What the Google Antitrust Case Reveals About Competitive Foreclosure

By Jeffery M. Cross
July 14, 2025

Jeffery M. Cross is a columnist for Today’s General Counsel and a member of the Editorial Advisory Board. He is Counsel in the Litigation Practice of Smith, Gambrell & Russell, LLP. Cross was a Partner at Freeborn & Peters, which merged with SGR in 2023. He can be reached at jcross@sgrlaw.com.
Judge Amit Mehta is expected to rule on the remedies phase of the Google search engine antitrust case in August of 2025. My last column dealt with the possible remedies and discussed the importance of user data. This time around, I’ll look at the case’s valuable takeaways on competitive foreclosure.
Google had entered into various agreements with makers of devices such as mobile phones and computers to be the default general search engine. Some of the agreements expressly required Google’s search engine to be exclusive. Some of the agreements were held to be effectively exclusive agreements.
But in his 2024 opinion on United States, et al. v. Google, LLC, Judge Mehta noted that an exclusive agreement does not necessarily violate Section 2 of the Sherman Act even if entered into by a dominant firm. He noted that exclusive agreements are often entered into for procompetitive reasons.
Establishing Prima Facie
To determine whether conduct violates Section 2, Judge Mehta applied the stepwise, burden-shifting approach developed by the D.C. Court of Appeals in the United States v. Microsoft Corp. antitrust case. Under the first step of that approach, the plaintiff must establish a prima facie case of anticompetitive effect. Judge Mehta stated that, under Microsoft, an anticompetitive effect must harm the competitive process. Harm to competitors does not necessarily harm the competitive process.
The concept of “foreclosure” played a significant role in Judge Mehta’s analysis. For an exclusive agreement to harm competition, the opportunities for rivals must be substantially limited to preserve the defendant’s monopoly. Foreclosure can prevent a potential rival from achieving a critical level of activity necessary to threaten the defendant’s monopoly.
Judge Mehta found that Google’s agreements only foreclosed 50% of the market. But he noted that there is no specific foreclosure percentage that should be condemned. Rather, he applied a multi-part analysis to assess whether the foreclosure is significant. These are (1) the duration of the exclusive agreements; (2) the ease of terminability of the agreements; (3) barriers to entry; (4) the availability of alternative means of distribution; and (5) the willingness of consumers to switch to another general search engine.
Short-term Agreements and Competition
Judge Mehta noted that short-term exclusive agreements present little threat to competition. A rival has a chance to frequently bid for its own exclusive agreements.
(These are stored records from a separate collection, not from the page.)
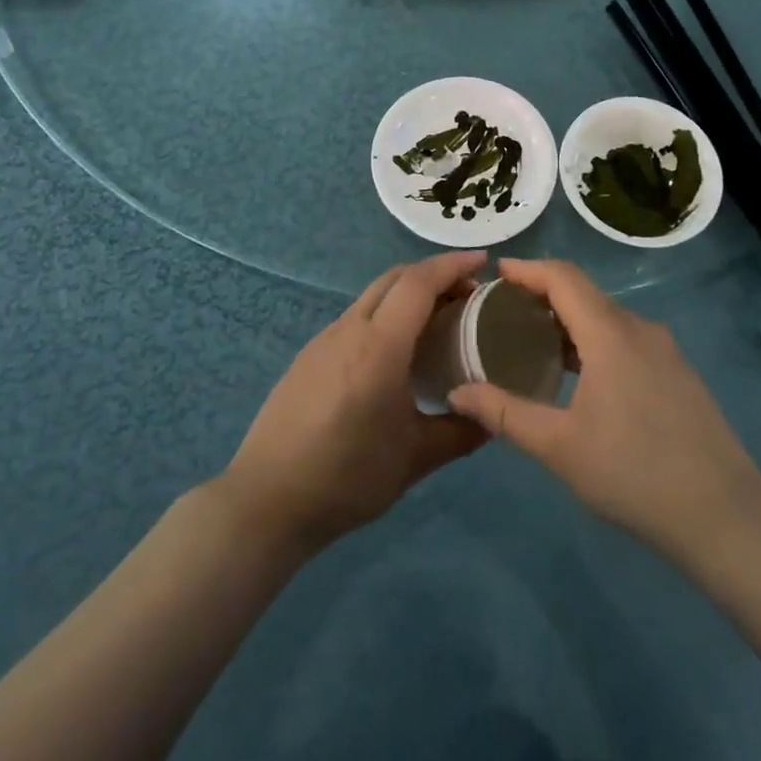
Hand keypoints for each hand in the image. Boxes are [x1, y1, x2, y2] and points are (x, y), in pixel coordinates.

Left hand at [221, 252, 490, 553]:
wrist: (267, 499)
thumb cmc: (347, 477)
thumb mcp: (415, 459)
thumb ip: (461, 431)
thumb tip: (493, 416)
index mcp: (379, 346)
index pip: (419, 283)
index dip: (452, 265)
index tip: (483, 262)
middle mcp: (350, 329)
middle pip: (395, 278)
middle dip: (433, 274)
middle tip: (467, 293)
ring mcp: (324, 339)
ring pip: (373, 295)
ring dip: (407, 293)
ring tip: (436, 319)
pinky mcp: (309, 355)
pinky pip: (356, 317)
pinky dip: (385, 313)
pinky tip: (395, 349)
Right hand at [448, 258, 760, 561]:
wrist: (725, 516)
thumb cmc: (634, 475)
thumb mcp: (559, 447)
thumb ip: (505, 413)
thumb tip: (457, 393)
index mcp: (611, 334)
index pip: (563, 277)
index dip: (528, 269)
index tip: (496, 274)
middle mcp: (640, 329)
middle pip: (585, 294)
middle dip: (543, 294)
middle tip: (504, 312)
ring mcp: (665, 351)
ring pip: (607, 318)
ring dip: (569, 321)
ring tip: (533, 341)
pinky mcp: (678, 373)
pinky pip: (626, 338)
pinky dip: (594, 341)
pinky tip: (579, 374)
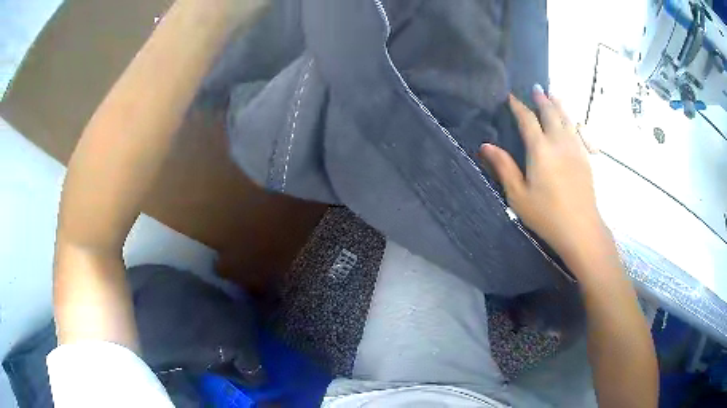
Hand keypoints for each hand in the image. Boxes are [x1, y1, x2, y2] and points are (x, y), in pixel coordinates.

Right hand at [480, 86, 606, 266]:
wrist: (581, 229)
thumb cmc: (546, 214)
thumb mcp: (518, 195)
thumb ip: (504, 167)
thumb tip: (485, 145)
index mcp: (540, 149)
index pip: (527, 120)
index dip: (518, 107)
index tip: (511, 97)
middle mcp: (559, 142)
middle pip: (550, 113)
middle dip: (541, 100)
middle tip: (536, 88)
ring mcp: (575, 149)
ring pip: (566, 119)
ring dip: (558, 105)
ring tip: (553, 94)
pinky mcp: (585, 158)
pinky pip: (578, 132)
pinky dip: (572, 120)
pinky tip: (572, 120)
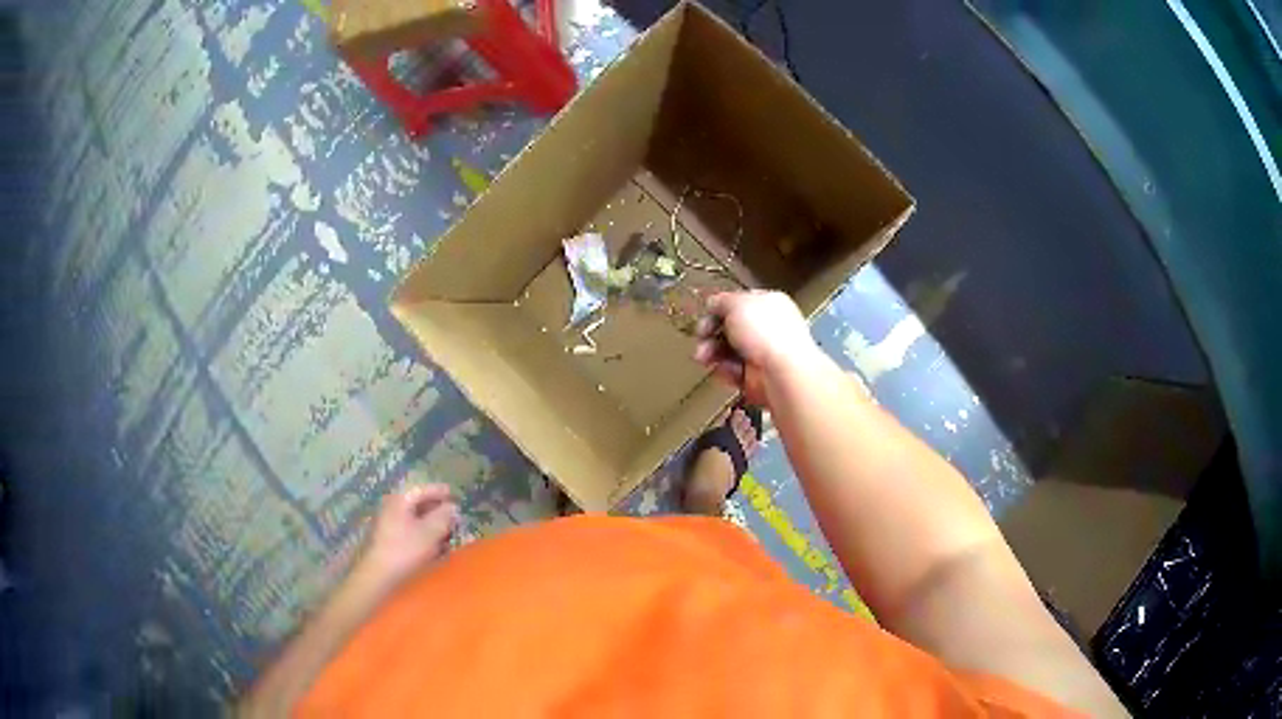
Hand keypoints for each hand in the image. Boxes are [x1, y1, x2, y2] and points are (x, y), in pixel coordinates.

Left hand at [355, 484, 459, 595]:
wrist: (378, 575)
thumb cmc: (405, 550)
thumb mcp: (430, 532)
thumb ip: (444, 517)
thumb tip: (452, 507)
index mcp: (400, 500)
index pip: (423, 489)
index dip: (441, 492)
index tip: (456, 496)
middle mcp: (391, 507)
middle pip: (418, 503)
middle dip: (437, 511)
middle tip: (454, 519)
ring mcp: (387, 523)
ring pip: (414, 519)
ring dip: (431, 525)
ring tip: (447, 536)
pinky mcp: (387, 539)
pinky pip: (409, 531)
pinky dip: (422, 535)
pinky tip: (433, 548)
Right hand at [692, 290, 820, 405]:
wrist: (783, 375)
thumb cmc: (763, 332)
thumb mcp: (737, 305)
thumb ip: (722, 301)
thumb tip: (713, 302)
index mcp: (768, 303)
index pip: (740, 302)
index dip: (720, 306)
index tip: (705, 313)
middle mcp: (767, 327)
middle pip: (731, 327)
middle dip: (711, 332)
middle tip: (700, 337)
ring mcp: (762, 353)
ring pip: (728, 350)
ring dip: (712, 352)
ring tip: (703, 358)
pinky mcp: (756, 377)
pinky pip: (734, 371)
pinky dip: (726, 371)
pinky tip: (724, 371)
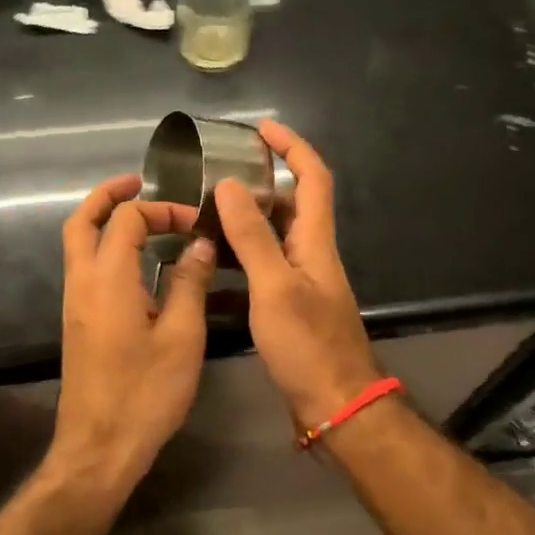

He noted that courts have held that contracts with a duration of one year or less are presumed reasonable. However, he found that Google’s contract with Apple was for five years with options to extend. For Android devices, the contracts were for two or three years with opportunities to renew.
Judge Mehta also noted that cases support the idea that an exclusive contract that is easily terminable can lead to an inference that the agreement does not substantially foreclose competition. Significantly, however, he concluded that Google’s contracts with device makers were not easily terminable.
As to barriers to entry, he found significant barriers to the general search engine market. He found that users’ queries, which he called “scale,” were essential for building, improving, and sustaining a general search engine. But he found that Google’s agreements as the exclusive default search engine gave it access to user search queries that its rivals could not match except by spending billions of dollars. He found that Google’s massive “scale” advantage to user search data created a barrier to entry. He specifically found that, for a new entrant to become the default general search engine, it would have to overcome the scale barrier to create a quality search engine; it would have to build an ads platform on par with Google to monetize the search engine; and it would have to agree to offset any revenue loss to device makers because of reduced search volume as users stayed with Google.
Means of Distribution
As to the availability of alternative means of distribution, Judge Mehta found that such other channels of distribution existed, but they were more costly and less effective. In addition, they would not permit a new entry to achieve the size and quality to challenge Google’s monopoly.
Finally, he found that Google’s advantage in user query data achieved by its unlawful conduct meant that users may not be willing to switch to a potential entrant’s search engine.
It has been frequently reported that Google intends to appeal Judge Mehta’s ruling regardless of the remedies he decides to impose. However, Google will clearly have an uphill climb to overcome the factual findings by Judge Mehta, particularly as to the role of foreclosure.